Los trabajadores del sector formal acceden a las negociaciones paritarias en las que logran, al menos, equiparar el aumento promedio de los precios. En otros términos, las empresas tienen la responsabilidad –por vocación o imposición– de preservar el poder adquisitivo de sus empleados.
Para el sector informal, que siempre corre por detrás de la suba de precios, se suman las transferencias del propio sector público bajo distintas formas. Por caso, la Asignación Universal por Hijo y por Maternidad y las cooperativas de trabajo.
De esta forma, la sociedad permanece relativamente anestesiada frente al flagelo. La tensa calma es sostenible siempre y cuando los aumentos de precios se puedan seguir trasladando a los ingresos y viceversa. Es la típica carrera entre precios y salarios en la que, a diferencia de los ochenta, no participa el tipo de cambio. Si así fuera aumentarían los riesgos de una espiral inflacionaria.
El excedente comercial actual genera un flujo continuo de dólares que ha permitido compensar la fuga de capitales y acumular reservas internacionales. En última instancia, ha permitido que el Gobierno nacional estabilice el tipo de cambio y lo utilice como un ancla inflacionaria. La consecuencia directa de esta particular confluencia de fuerzas es que a fines de este año la Argentina va a ser tan cara en dólares como lo era en la convertibilidad.
¿Cuáles son los límites de esta dinámica? ¿Hasta qué punto las empresas y la economía en su conjunto pueden soportar el encarecimiento relativo de sus costos? No sólo los laborales, pues la gran mayoría crece a un ritmo cada vez más elevado.

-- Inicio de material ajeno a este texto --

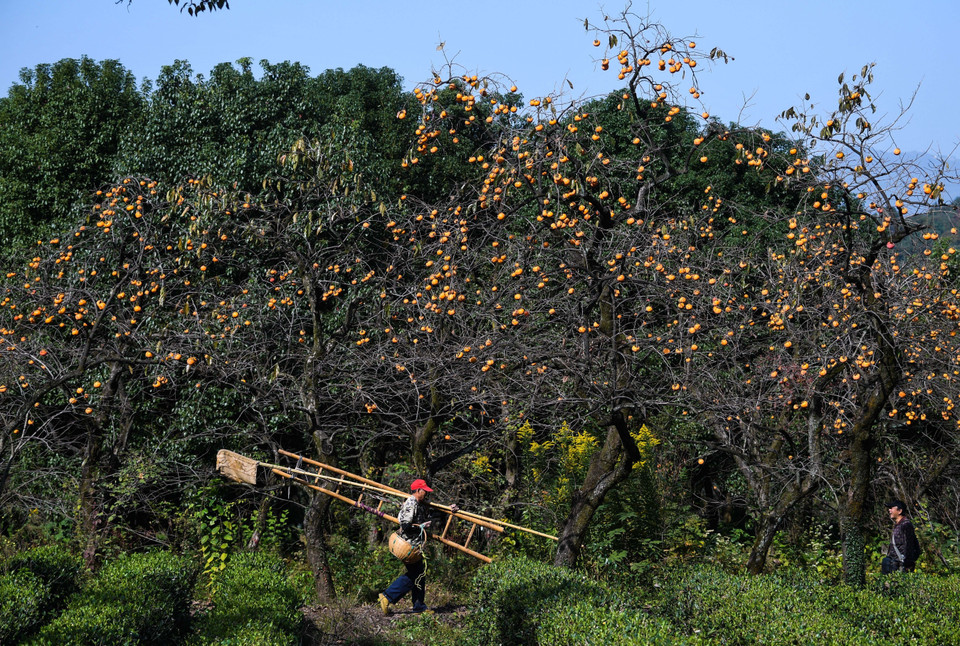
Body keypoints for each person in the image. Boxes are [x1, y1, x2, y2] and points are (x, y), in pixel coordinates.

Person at [378, 479, 456, 614]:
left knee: (420, 573)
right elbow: (405, 526)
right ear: (418, 490)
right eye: (424, 491)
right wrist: (421, 527)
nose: (426, 493)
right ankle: (387, 596)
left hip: (414, 545)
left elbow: (433, 513)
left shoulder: (419, 504)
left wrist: (449, 509)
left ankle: (419, 605)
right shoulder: (411, 503)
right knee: (416, 575)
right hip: (407, 545)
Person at [882, 499, 921, 574]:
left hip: (901, 566)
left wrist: (908, 564)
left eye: (891, 508)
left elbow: (911, 545)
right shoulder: (898, 525)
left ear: (899, 511)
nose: (889, 510)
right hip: (893, 564)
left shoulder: (906, 525)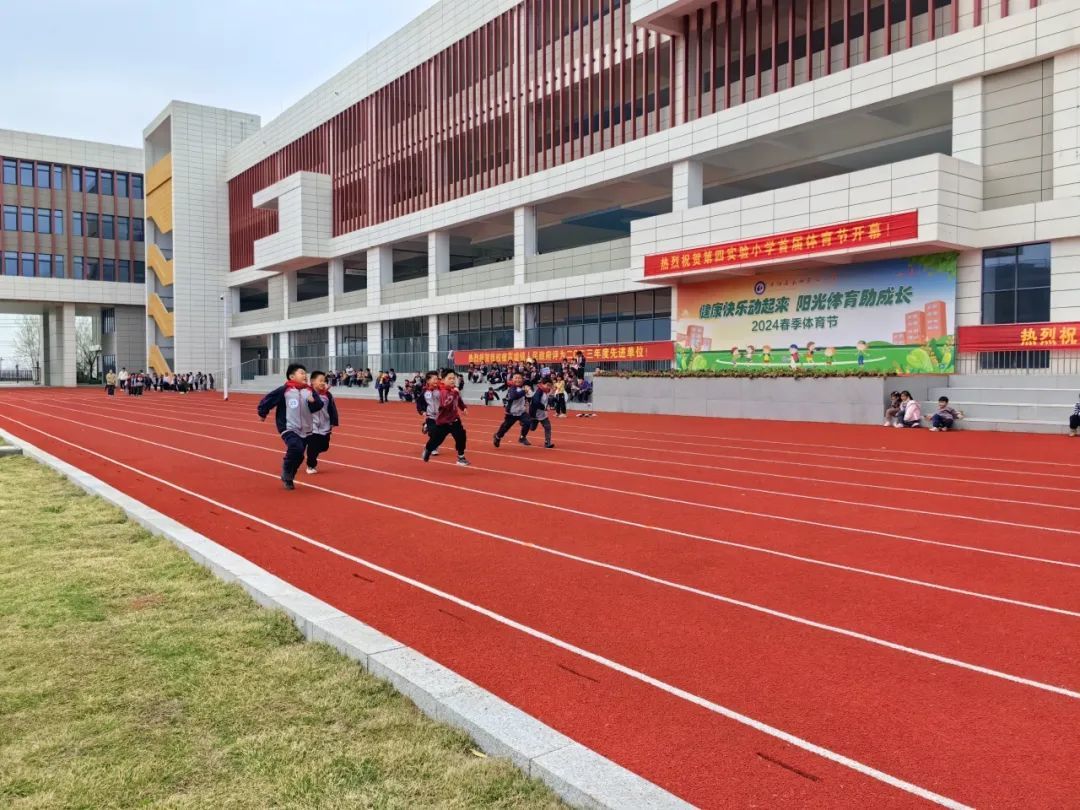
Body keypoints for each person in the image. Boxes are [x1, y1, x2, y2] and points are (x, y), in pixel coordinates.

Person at [256, 363, 325, 490]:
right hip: (288, 426)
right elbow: (268, 400)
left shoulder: (309, 391)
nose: (305, 375)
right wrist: (262, 412)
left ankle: (289, 477)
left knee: (300, 455)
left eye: (305, 373)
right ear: (292, 376)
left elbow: (318, 406)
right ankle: (286, 470)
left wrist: (314, 401)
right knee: (295, 447)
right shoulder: (284, 390)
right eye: (301, 373)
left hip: (306, 429)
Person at [422, 370, 470, 466]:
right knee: (436, 440)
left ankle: (461, 457)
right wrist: (455, 393)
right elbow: (445, 404)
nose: (452, 380)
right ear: (443, 380)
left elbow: (458, 400)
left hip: (454, 419)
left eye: (454, 378)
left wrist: (463, 407)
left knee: (461, 437)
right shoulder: (442, 392)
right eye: (450, 378)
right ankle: (428, 449)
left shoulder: (454, 390)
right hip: (443, 422)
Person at [305, 371, 339, 474]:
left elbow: (332, 409)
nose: (323, 383)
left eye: (324, 381)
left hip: (325, 425)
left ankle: (312, 452)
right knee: (313, 447)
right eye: (320, 380)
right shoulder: (307, 393)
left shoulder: (327, 395)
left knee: (325, 447)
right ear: (312, 381)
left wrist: (333, 421)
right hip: (312, 426)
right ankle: (311, 465)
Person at [493, 373, 532, 447]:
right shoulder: (512, 388)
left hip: (521, 412)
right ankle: (497, 437)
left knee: (528, 422)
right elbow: (514, 396)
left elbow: (529, 396)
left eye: (519, 378)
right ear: (512, 380)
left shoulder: (524, 387)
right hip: (511, 413)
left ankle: (522, 437)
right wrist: (524, 391)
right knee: (505, 427)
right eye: (516, 378)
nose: (517, 379)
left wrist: (528, 392)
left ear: (522, 379)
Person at [527, 376, 556, 449]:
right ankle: (525, 423)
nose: (548, 387)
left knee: (547, 426)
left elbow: (547, 400)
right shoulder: (539, 391)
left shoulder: (546, 391)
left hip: (543, 414)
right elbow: (536, 402)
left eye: (550, 385)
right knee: (532, 428)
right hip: (535, 413)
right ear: (543, 384)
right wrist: (544, 407)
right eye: (547, 385)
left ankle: (547, 442)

Para las empresas que operan en el mercado interno, la situación puede ser manejable. Los incrementos de costos son trasladados casi en su totalidad sin sufrir el disciplinamiento de la competencia externa.

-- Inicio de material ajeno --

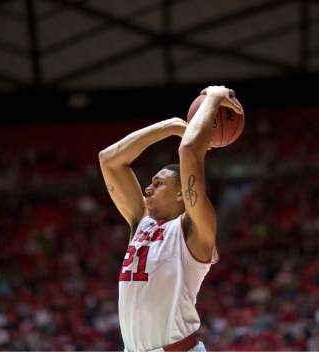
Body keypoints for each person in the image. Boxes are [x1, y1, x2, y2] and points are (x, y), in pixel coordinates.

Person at [98, 86, 243, 352]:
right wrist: (167, 126)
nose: (147, 188)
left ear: (181, 194)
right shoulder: (140, 221)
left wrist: (213, 98)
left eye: (158, 183)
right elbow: (109, 160)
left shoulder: (194, 228)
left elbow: (189, 150)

Los mayores problemas se presentan para las compañías que exportan y/o que compiten con la oferta extranjera en el mercado interno. El mundo se mueve dentro de una normalidad macroeconómica que no tolera la tasa de inflación local. Como consecuencia se pierden mercados externos y las importaciones crecen a un ritmo elevadísimo (en torno de 50% interanual).
Las típicas herramientas de contención propiciadas por el Estado, como la oferta de crédito a tasas reales negativas y las medidas comerciales de protección para algunos productos –como las licencias no automáticas– son paliativos muy transitorios para el problema de fondo.
En este contexto, no son pocos los que vuelven a mirar el tipo de cambio como salvavidas. Malas noticias para ellos. Sin una política económica que coordine efectivamente todas sus aristas, los saltos del tipo de cambio rápidamente terminarían diluyéndose con la aceleración inflacionaria.
Pero el error es circunscribir el debate de la competitividad al valor del dólar. Los verdaderos determinantes vienen dados por cuestiones mucho más estructurales.
Según el índice de Competitividad Global que elabora el World Economic Forum (WEF) se pueden identificar tres pilares sobre los que se asienta la capacidad competitiva de una economía. En primer lugar, los requerimientos básicos: instituciones, infraestructura, entorno macroeconómico y educación básica y salud. En segundo término, los factores “mejoradores de la eficiencia”, como educación superior, funcionamiento de los mercado de trabajo y de bienes, el desarrollo del mercado financiero, la disponibilidad tecnológica y el tamaño de mercado. Por último, la sofisticación y la capacidad innovativa.
En el último ranking del WEF, la Argentina se ubicó en el puesto 87 sobre un total de 139 países. Muy lejos de economías comparables como Chile (30) y Brasil (58). En el análisis desagregado, las peores calificaciones se registran en el marco institucional donde la Argentina ocupa el puesto 132, fuertemente castigada en aspectos como la confiabilidad de la clase política, la eficiencia del marco legal, el favoritismo del gobierno y el respeto a los derechos de propiedad.
También resulta muy mal calificada por la eficiencia en el funcionamiento del mercado de bienes (135) y de trabajo (128). Respecto del primero, ponderan muy negativamente aspectos como la presión impositiva, la política de comercio exterior y los costos derivados de la política agropecuaria. En el mercado de trabajo, se señala la baja cooperación en las relaciones entre trabajador y empleador y la falta de correlato entre la productividad y las mejoras salariales.
No sólo la foto es poco alentadora. En 2006 nuestro país ocupaba el puesto 69, lo que implica un retroceso de 18 puestos en cuatro años. En el mismo lapso, por ejemplo, Brasil mejoró ocho posiciones y Uruguay nueve. Estas estadísticas no son meras abstracciones; la Argentina es la tercera economía de Latinoamérica y se ubica en sexto lugar como destino de la inversión extranjera directa que se asienta en la región.
Evidentemente, la Argentina enfrenta serias dificultades en materia competitiva. Se está volviendo muy cara rápidamente y no está aprovechando este contexto extraordinariamente favorable para potenciar sus capacidades.
Por el contrario, el deterioro atenta directamente contra las bases del modelo productivo instaurado en 2002. En este contexto, seguir convalidando alegremente estos niveles de inflación y paralelamente retroceder en el desarrollo de los pilares de la competitividad implica poner un techo al potencial productivo del país.